J.P. Morgan performed an analysis based on different trade war scenarios.
The first scenario is based on the U.S. increasing the tariff on 200-billion-U.S.-dollars' worth of Chinese goods from 10 percent to 25 percent, Zhu said.
"We estimated that it will probably affect China's GDP growth by roughly 0.4 percentage points in 2019 and 2020," Zhu said last Saturday at Tsinghua University during a two-day financial forum focused on supply-side reform and opening-up.
"For the U.S. side, the economic impact will probably be 0.2 percentage points, and the inflation in the U.S. is also picking up," Zhu said.
"It will indeed be a lose-lose situation," Zhu said.
According to official statistics, China's GDP grew at 6.4 percent in the first quarter of 2019, and the U.S.' GDP growth was pegged at 3.2 percent.
In a more severe scenario, if a 25 percent tariff is implemented on all Chinese imports, then the economic hit on China will probably be much bigger, and the negative impact on the U.S. will also be much bigger.
"We hope that both sides will be taking a rational attitude to maintain the dialogue," Zhu said.
"As a market participant, we are cautious about the downside risk."
China continues its financial opening-up
J.P. Morgan believes that the trade tension won't affect China's course in financial sector opening-up.
"We need to separate the market moves away from the change in the reform agenda," Zhu said.
Despite the ups and downs in the China-U.S. bilateral trade talks in the past year, even when the talks are heading in the wrong direction, it still doesn't affect the Chinese policymakers' pace to reform financial measures, according to Zhu's observation.
"In that sense, we are confident that the financial opening-up will be a continuous trend," Zhu said.
"It's very clear that the Chinese policymaker is determined to further push the financial reform and also the financial sector openness," Zhu concluded.
Zhu said that in the last one to two years, he has seen more significant progress in three important areas of financial opening-up.
The first one is the expanded access for foreign shareholders. "The market access to foreign rating companies, or the credit card business have been widened," Zhu said.
Second is the scope of the business operation. "For example, now the foreign banks, they have no restrictions, they can operate the same as domestic banks," Zhu said.
The third area is the relaxation of China's capital market to foreign investors.
"Particularly very significant progress has been made to encourage foreign institutional investors to invest in China's onshore bond market and equity market," Zhu said.
The MSCI included China's A-share market in its index last year, and this year they plan to expand the weight to 20 percent.

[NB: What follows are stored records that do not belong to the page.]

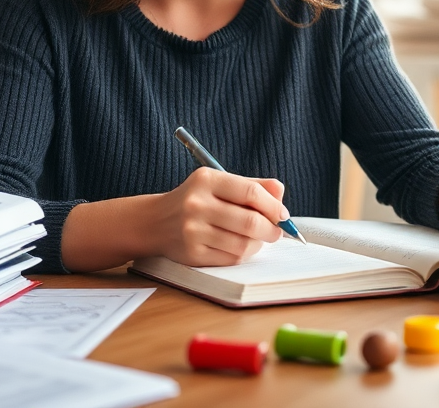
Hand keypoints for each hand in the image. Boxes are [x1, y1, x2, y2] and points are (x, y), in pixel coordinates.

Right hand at [151, 167, 286, 266]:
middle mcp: (197, 204)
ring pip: (243, 244)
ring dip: (258, 243)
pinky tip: (240, 246)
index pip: (251, 192)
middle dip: (271, 229)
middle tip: (277, 231)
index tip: (282, 214)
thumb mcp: (218, 183)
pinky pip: (231, 259)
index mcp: (206, 180)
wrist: (155, 222)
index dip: (274, 206)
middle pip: (250, 221)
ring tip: (257, 238)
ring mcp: (192, 231)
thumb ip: (251, 185)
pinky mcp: (192, 254)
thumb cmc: (195, 200)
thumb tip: (281, 194)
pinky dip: (243, 254)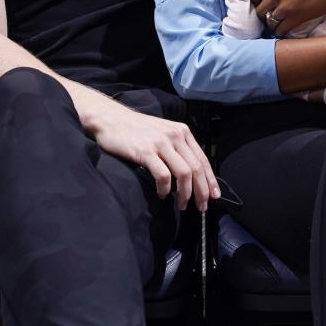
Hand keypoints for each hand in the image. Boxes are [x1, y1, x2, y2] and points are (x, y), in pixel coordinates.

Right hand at [90, 102, 219, 211]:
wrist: (111, 119)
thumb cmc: (136, 129)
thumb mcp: (163, 132)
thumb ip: (177, 147)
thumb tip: (190, 172)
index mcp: (182, 131)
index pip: (202, 159)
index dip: (210, 180)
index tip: (214, 196)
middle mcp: (175, 135)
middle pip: (196, 168)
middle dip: (202, 191)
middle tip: (201, 207)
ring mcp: (160, 143)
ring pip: (184, 173)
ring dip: (185, 194)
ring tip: (181, 205)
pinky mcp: (145, 151)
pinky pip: (163, 175)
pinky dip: (165, 189)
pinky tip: (161, 194)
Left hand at [247, 0, 325, 35]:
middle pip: (259, 8)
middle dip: (262, 10)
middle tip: (268, 11)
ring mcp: (288, 8)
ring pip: (269, 20)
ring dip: (272, 21)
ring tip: (277, 19)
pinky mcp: (297, 18)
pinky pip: (281, 29)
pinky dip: (280, 30)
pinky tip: (284, 27)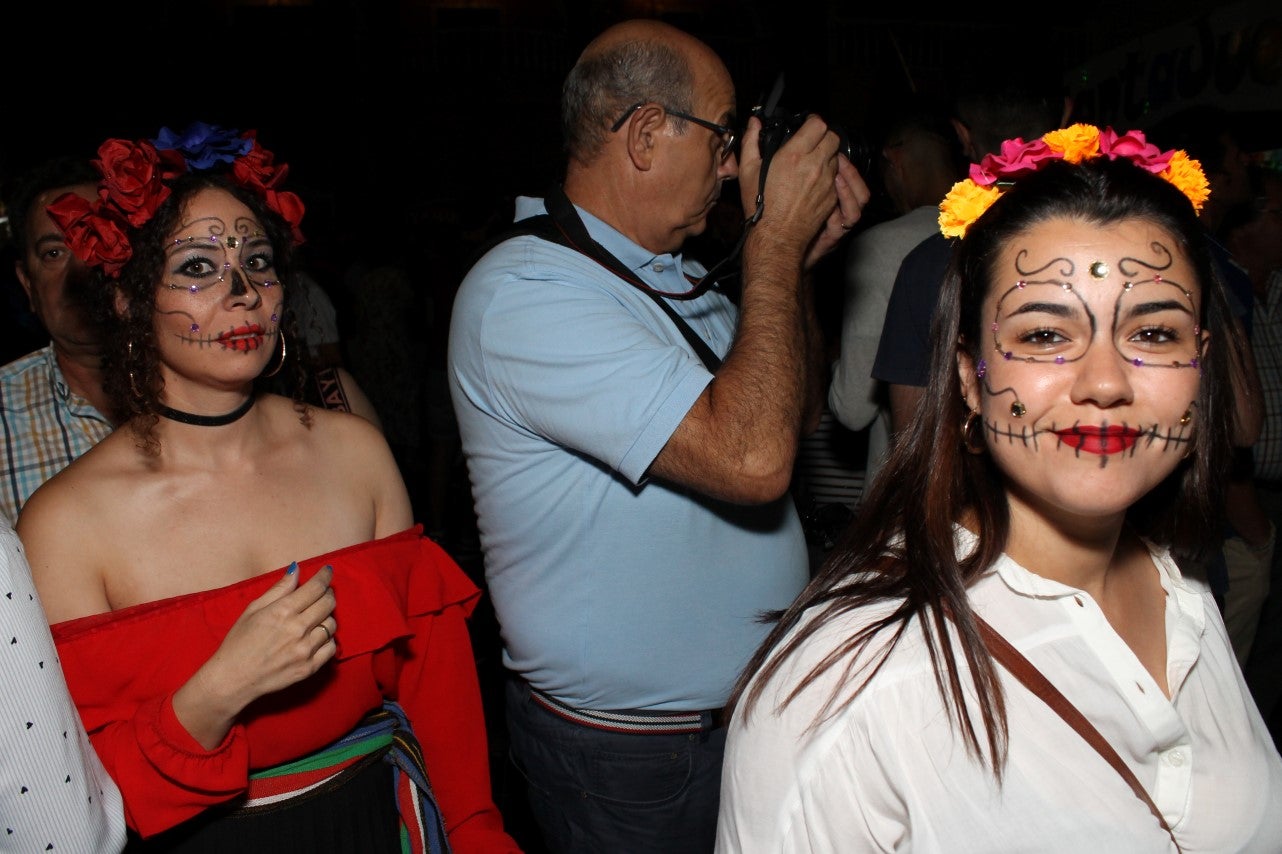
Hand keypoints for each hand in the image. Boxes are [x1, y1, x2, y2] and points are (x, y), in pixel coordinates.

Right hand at [200, 564, 336, 714]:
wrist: (233, 679)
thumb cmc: (239, 642)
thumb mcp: (253, 610)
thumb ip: (278, 589)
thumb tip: (296, 569)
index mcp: (283, 611)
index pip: (315, 588)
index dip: (324, 576)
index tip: (327, 571)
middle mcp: (298, 629)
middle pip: (328, 603)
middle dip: (328, 593)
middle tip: (322, 593)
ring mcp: (305, 650)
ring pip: (332, 624)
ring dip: (326, 617)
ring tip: (314, 617)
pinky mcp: (309, 667)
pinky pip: (331, 647)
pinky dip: (327, 639)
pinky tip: (316, 637)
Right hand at [737, 114, 869, 270]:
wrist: (778, 236)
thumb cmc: (761, 206)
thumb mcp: (747, 171)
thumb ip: (750, 142)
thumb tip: (753, 123)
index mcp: (794, 154)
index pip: (818, 125)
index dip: (814, 123)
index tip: (807, 126)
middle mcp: (814, 165)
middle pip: (833, 138)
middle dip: (824, 137)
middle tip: (812, 143)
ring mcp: (826, 181)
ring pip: (837, 157)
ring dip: (827, 156)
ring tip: (812, 163)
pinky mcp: (832, 196)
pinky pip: (836, 178)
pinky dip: (828, 175)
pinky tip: (814, 182)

"We see that the global institution investors, their market share in China's onshore bond market and equity market, their holdings are starting to pick up, that's a very positive outcome," Zhu said.
Global investors show interest
Zhu also predicted that the global institutional investors and the global financial institutions will continue to be very interested in the Chinese financial market despite the escalation in trade tension.

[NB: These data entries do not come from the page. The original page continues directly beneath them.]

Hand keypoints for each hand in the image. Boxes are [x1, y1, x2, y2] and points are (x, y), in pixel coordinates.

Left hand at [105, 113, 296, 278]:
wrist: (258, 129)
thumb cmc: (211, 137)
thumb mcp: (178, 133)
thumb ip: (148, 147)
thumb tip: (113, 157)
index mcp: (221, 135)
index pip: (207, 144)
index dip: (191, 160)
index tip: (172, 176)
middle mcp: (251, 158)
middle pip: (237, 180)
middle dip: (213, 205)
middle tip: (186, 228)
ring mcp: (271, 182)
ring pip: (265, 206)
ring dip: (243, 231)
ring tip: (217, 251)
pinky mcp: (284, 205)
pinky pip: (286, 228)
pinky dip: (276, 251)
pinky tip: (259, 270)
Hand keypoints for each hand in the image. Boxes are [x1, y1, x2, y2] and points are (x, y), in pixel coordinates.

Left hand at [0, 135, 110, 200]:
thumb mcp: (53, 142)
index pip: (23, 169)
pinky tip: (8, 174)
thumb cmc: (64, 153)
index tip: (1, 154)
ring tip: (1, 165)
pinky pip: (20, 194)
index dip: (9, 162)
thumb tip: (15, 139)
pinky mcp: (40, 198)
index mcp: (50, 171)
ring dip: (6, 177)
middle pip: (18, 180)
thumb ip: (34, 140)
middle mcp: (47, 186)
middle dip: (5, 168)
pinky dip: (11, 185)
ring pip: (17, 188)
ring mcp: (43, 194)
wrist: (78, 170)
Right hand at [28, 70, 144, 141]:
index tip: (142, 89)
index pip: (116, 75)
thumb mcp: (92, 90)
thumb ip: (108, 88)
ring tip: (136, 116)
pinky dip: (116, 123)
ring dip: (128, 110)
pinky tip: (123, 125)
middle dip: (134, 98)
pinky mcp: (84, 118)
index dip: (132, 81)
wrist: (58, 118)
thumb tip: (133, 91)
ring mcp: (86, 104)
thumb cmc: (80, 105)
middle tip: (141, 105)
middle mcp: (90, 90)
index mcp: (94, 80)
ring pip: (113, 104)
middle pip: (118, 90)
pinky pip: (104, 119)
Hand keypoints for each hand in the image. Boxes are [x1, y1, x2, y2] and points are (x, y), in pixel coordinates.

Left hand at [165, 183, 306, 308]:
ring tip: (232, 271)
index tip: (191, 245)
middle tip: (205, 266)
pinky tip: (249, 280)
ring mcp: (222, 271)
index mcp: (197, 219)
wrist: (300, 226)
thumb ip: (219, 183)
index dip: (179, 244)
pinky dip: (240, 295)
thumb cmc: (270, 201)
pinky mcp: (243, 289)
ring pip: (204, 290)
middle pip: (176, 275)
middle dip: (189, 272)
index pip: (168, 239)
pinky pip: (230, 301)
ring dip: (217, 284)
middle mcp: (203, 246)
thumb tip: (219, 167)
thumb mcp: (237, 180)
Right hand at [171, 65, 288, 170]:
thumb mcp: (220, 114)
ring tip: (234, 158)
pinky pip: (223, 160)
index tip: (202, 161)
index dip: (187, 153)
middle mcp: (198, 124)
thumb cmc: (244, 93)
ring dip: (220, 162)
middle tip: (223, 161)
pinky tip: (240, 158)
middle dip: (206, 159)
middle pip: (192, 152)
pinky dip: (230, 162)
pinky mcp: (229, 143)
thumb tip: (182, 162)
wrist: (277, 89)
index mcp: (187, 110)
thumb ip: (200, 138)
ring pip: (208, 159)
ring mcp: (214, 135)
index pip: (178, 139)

"It's not surprising to see more volatility in the market. For example, for the first time this year, we see the capital outflow rather than the continuous inflow in the equity market," Zhu said.
"It's more of a rational reaction of the market, it doesn't mean that in the longer term that the global investors are losing confidence in the Chinese market," Zhu said. "Some of them are just taking the opportunity to make profits."